Thursday, May 5, 2011

one door opens, another slams shut in my fucking face

okay so good news/bad news sitch.  awesome husband has left me all alone (with four cats and two hermit crabs.... so not terribly alone) and gone to new york to find a house/job.

and what did he do?  he joined a fucking gym.  seriously.  i have two weight benches and a set of those fancy adjustable dumbbells that were like $300 ON SALE and p90x and the over the door thingy to do pull ups.  and he goes to new york and joins a damn gym.

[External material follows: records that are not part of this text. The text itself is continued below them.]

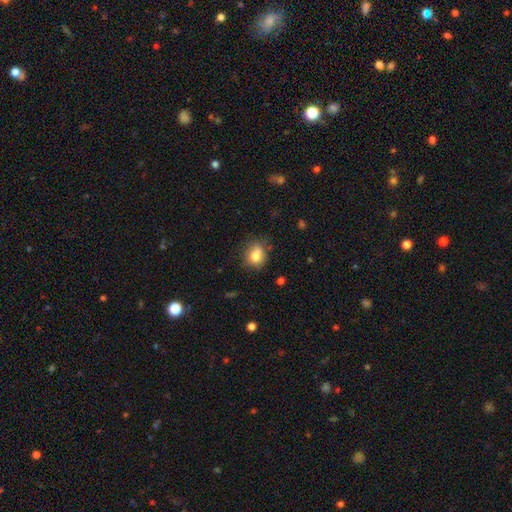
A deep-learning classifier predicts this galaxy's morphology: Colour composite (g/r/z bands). It shows a smooth galaxy with no disk features (78%) that is round (63%). Merging: none (68%).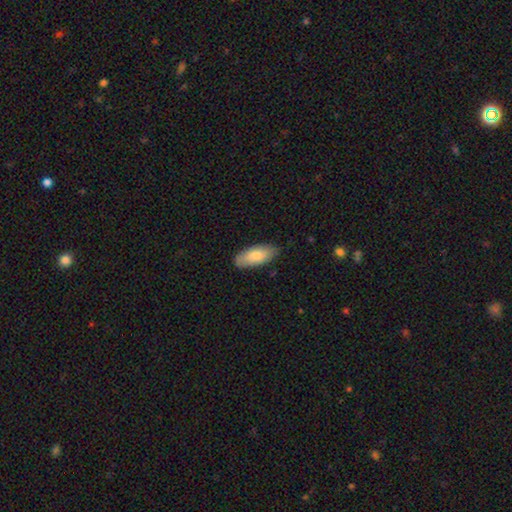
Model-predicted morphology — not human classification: Smooth or featured?
  - smooth: 82% *
  - featured or disk: 13%
  - star or artifact: 5%
How rounded?
  - in between: 86% *
  - cigar-shaped: 12%
  - round: 2%
Merging?
  - none: 81% *
  - minor disturbance: 16%
  - major disturbance: 3%
  - merger: 1%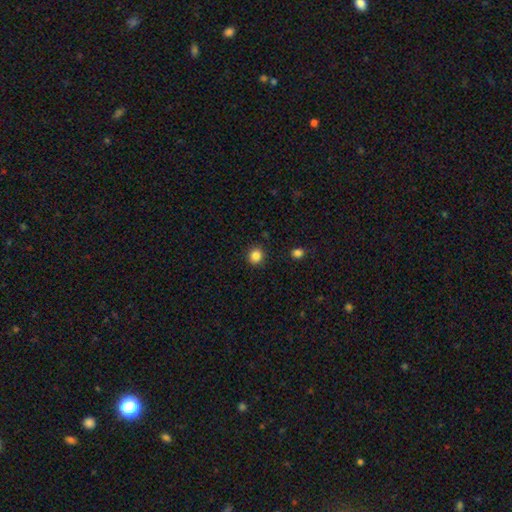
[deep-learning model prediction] This is clearly a smooth galaxy (85%). How rounded: clearly round (89%). Merging: clearly none (91%).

yeah, that's not lasting.  if he's joining a gym, he's selling all that shit.  plus the gym is like a half hour drive from where we are probably going to live.  so it will take him an hour round trip to drive to the place where he'll work out for an hour.

men reading this, i bet you think this makes perfect sense.

women, i don't need to say anything more.


BUT we did find the PERFECT place to live!  it's actually two blocks from where we lived with my mom in new york and across the canal from where my brother lives now (doesn't that sound fancy?)  it's a high ranch so the lower floor has like two bedrooms and a bathroom and a laundry room and the upper levels have living room, dining room, kitchen, three bedrooms, and another bath.

so the lower level is basically a kitchen-less apartment.  perfect for my brother and sisterfromanothermister.  and there's room for an office.

and a workout room.  fucking awesome husband.  not like he's reading this.  DICK.

it's a little more than we were hoping to spend and has oil heat (sobbing) but we can make it work.

IF awesome husband finds a job this morning.  we don't really anticipate a problem because good mechanics are not a dime a dozen.  and awesome husband has had literally THOUSANDS of dollars of chrysler-specific training and chrysler dealers LOVE that shit.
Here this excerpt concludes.